If the South means to awaken a spirit like this it will eventually have war to face. But I believe that the Negro woman can win her right to vote if she is upheld by the rest of the country. The thinking southern woman is generally more fairminded than the southern man, but she cannot secure justice for the colored woman without she has the backing of all of us.

Will you not therefore, endeavor to have a committee appointed out of your great meeting in February which shall investigate and take some action regarding the status of the colored woman? The Woman's Party must have in its membership, South as well as North, women of broad enough vision and deep enough purpose to attack this problem. And if the women attack it, it will be solved.

(7) Mary White Ovington, letter to Alice Paul of the National Woman's Party (4 January 1921)

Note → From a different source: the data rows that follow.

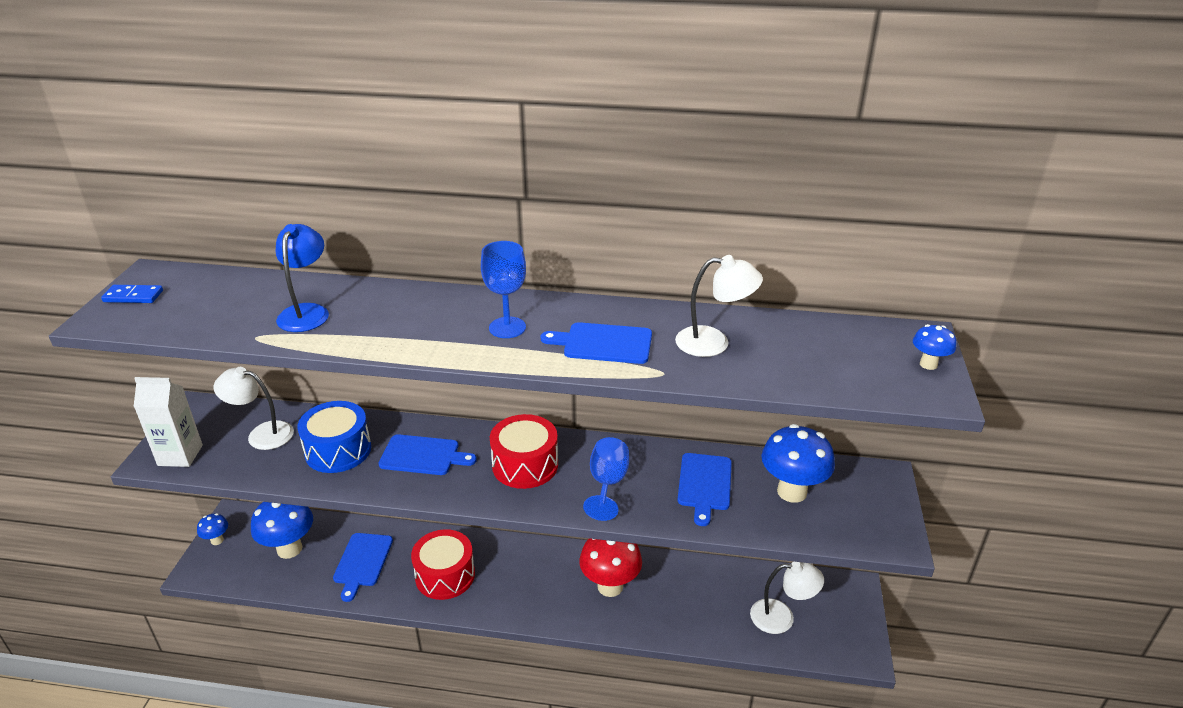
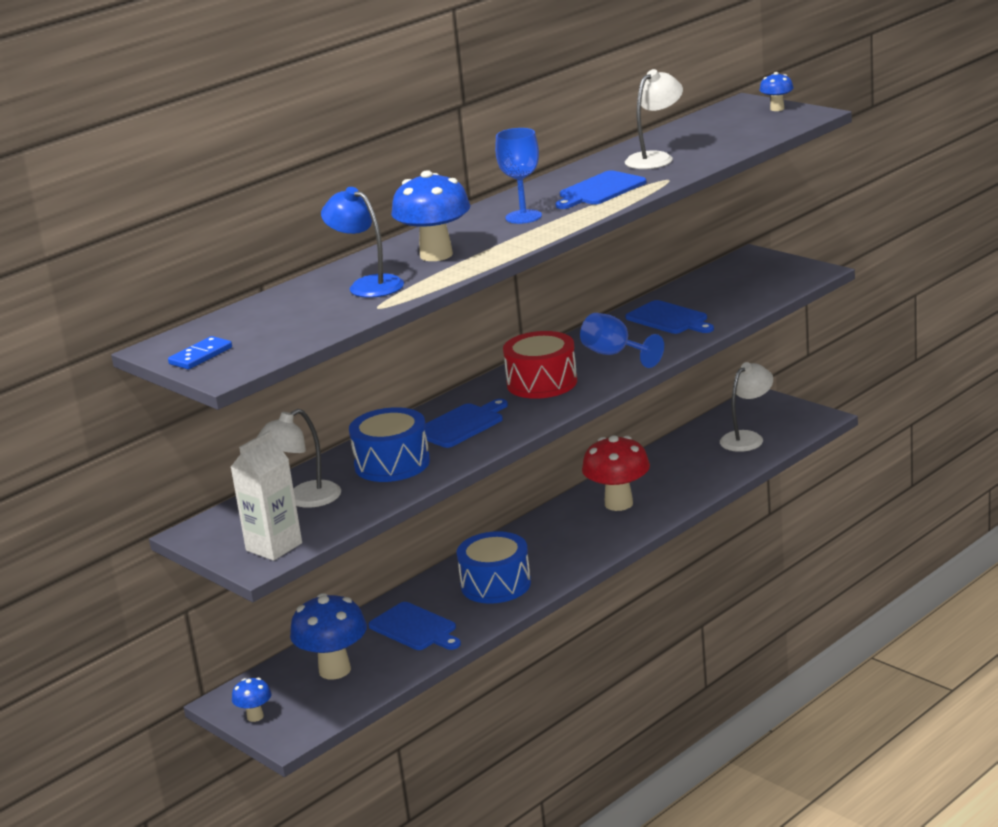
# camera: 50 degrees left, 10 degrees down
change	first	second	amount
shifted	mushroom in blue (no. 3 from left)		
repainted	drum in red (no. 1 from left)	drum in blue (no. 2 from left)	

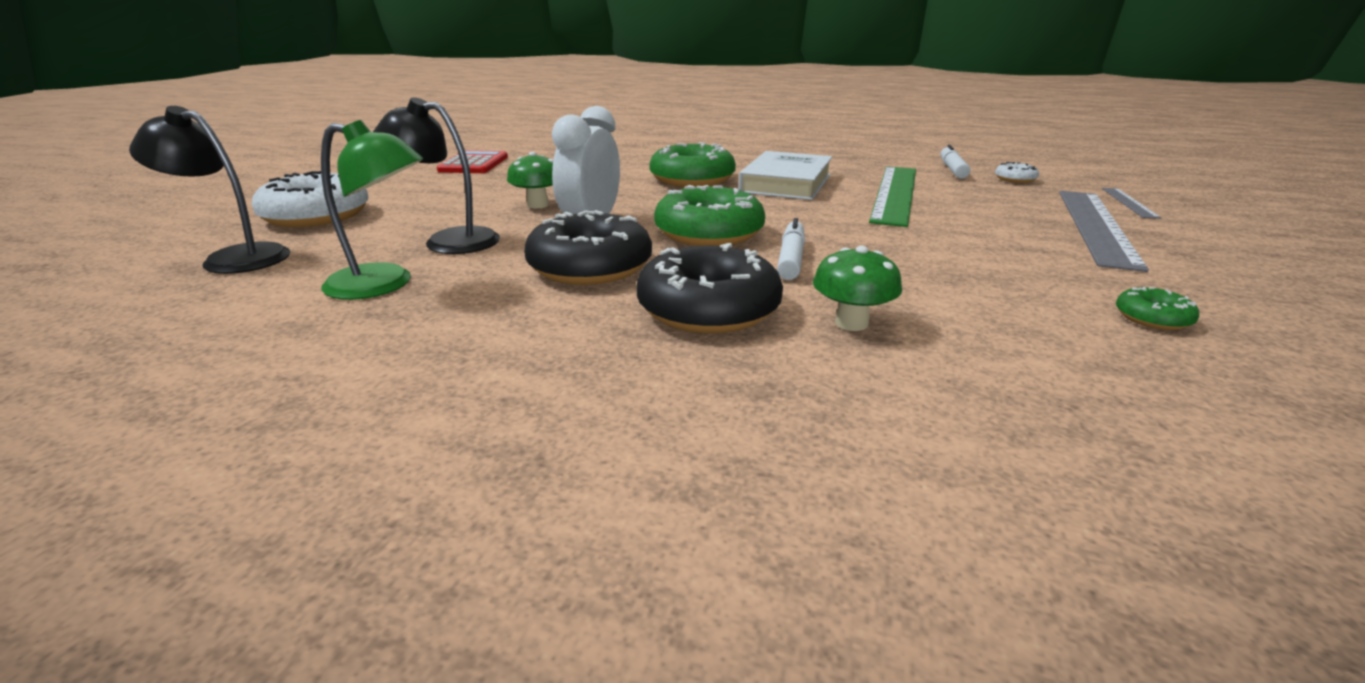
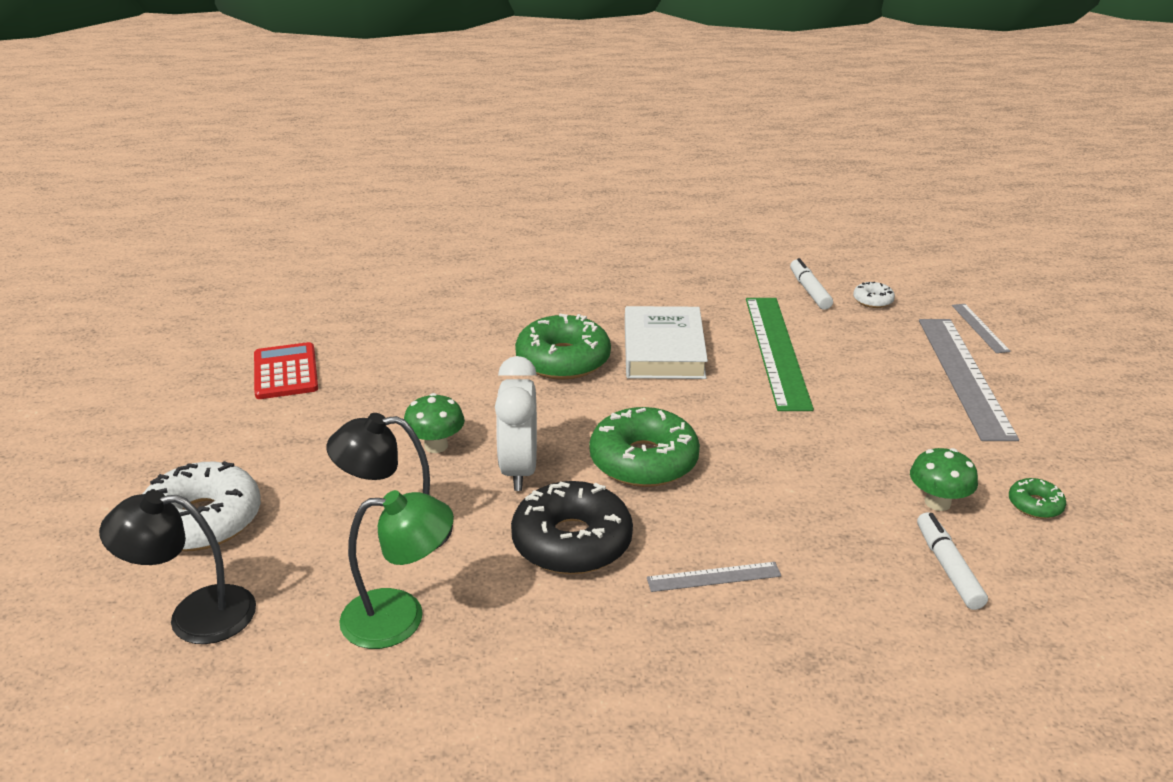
# camera: 20 degrees left, 5 degrees up
change	first	second	amount
shifted	marker in white (no. 1 from left in the first image)	marker in white (no. 2 from left)	
shifted	mushroom in green (no. 2 from left)		
swapped	donut in black (no. 2 from left)	ruler in grey (no. 1 from left)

Not being a member of the National Woman's Party, I wrote to the members of the National Advisory Council whom I knew asking them if they would interest themselves in having a colored woman appear on the program of the Woman's Party Conference in Washington in February. Mrs. Brannan wrote me enthusiastically that the New York State Branch of the Woman's Party unanimously decided in favor of a colored speaker upon the program, but she telephoned me yesterday that you did not find this possible and asked me to address my communication directly to you.

The difficulty, as I understand it, seems to be that it has been necessary for the Woman's Party to restrict its program to representatives from organizations which have undertaken a more or less distinct feminist program and that Mrs. Talbert, whose name I suggested as today the most distinguished colored woman speaker in the country and as an ex-President of the National Association of Colored Women, would not be able to speak at your session because she does not represent a feminist organization.

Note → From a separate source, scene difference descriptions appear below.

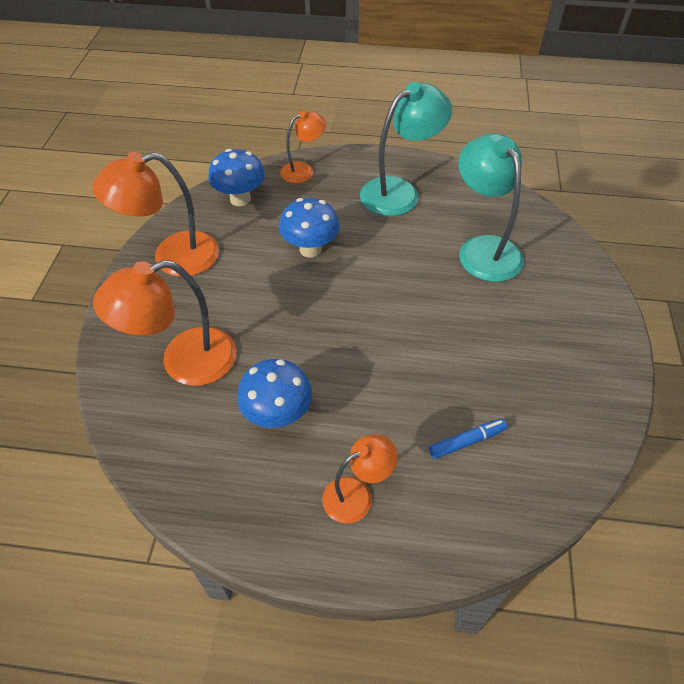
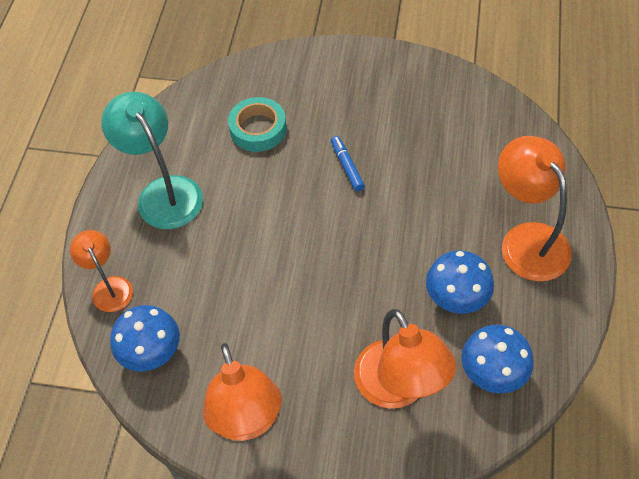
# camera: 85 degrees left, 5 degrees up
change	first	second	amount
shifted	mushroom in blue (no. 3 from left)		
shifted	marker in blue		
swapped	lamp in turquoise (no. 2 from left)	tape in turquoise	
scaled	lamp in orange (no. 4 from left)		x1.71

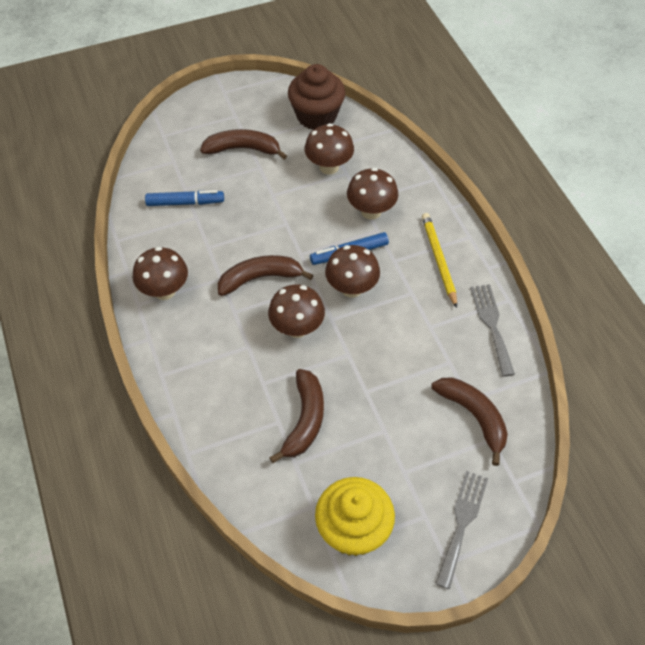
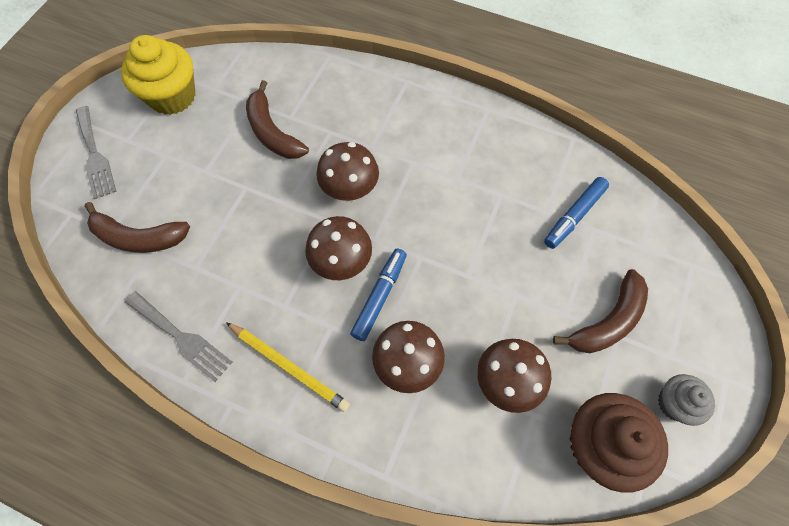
# camera: 135 degrees right, 10 degrees up
change	first	second	amount
gone	mushroom in brown (no. 1 from left)		
gone	banana in brown (no. 2 from left)		
new		cupcake in grey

May I point out, however, that Mrs. Talbert does represent the colored women of the United States and that no white woman can today represent the colored women of this country. Owing to our caste system, these women are little known by white women and carry on their organization largely distinct from the organizations of your and my race. This being the case, it is surely eminently proper that a meeting which has as one of its objects the honoring of the great feminists of the nineteenth century should have on its program a representative colored woman. Indeed, I think when your statue of Lucretia Mott, Susan B. Anthony and Elizabeth Cady Stanton is unveiled and it is realized that no colored woman has been given any part in your great session, the omission will be keenly felt by thousands of people throughout the country.

(8) Rebecca West, reviewed Jailed for Freedom by Doris Stevens in Time and Tide on 24th March, 1922.

They (members of the Congressional Union for Women Suffrage) found that the police while constantly arresting them for minute technical offences, would not interfere when they were assaulted by hooligans, and later on led Government-organised crowds of uniformed soldiers and sailors against them. They went to prison and, in an interesting penal institution called the Occoguan workhouse, were fed on worm-crawling food and exposed in insanitary conditions and when they denounced this state of affairs, not only on their own account but (as has always been the gentlemanly suffragist way), on behalf of the ordinary offenders, the administration called to mind a penitentiary in a swamp, which had been declared unfit for human habitation nine years before, and put them there. All this they endured and thereby, without any doubt at all, acquired the vote. With extraordinary naivety the United States Government failed to cover up its tracks and left it patent that it gave women the franchise not because of any consideration of justice, but because they were a nuisance. There was no such magnificent exhibition of the art of climbing down in the grand manner (with classical quotation from Mr. Asquith) as our Parliamentary debate on the passing of the Act. A crude, new country America; but no doubt it will learn.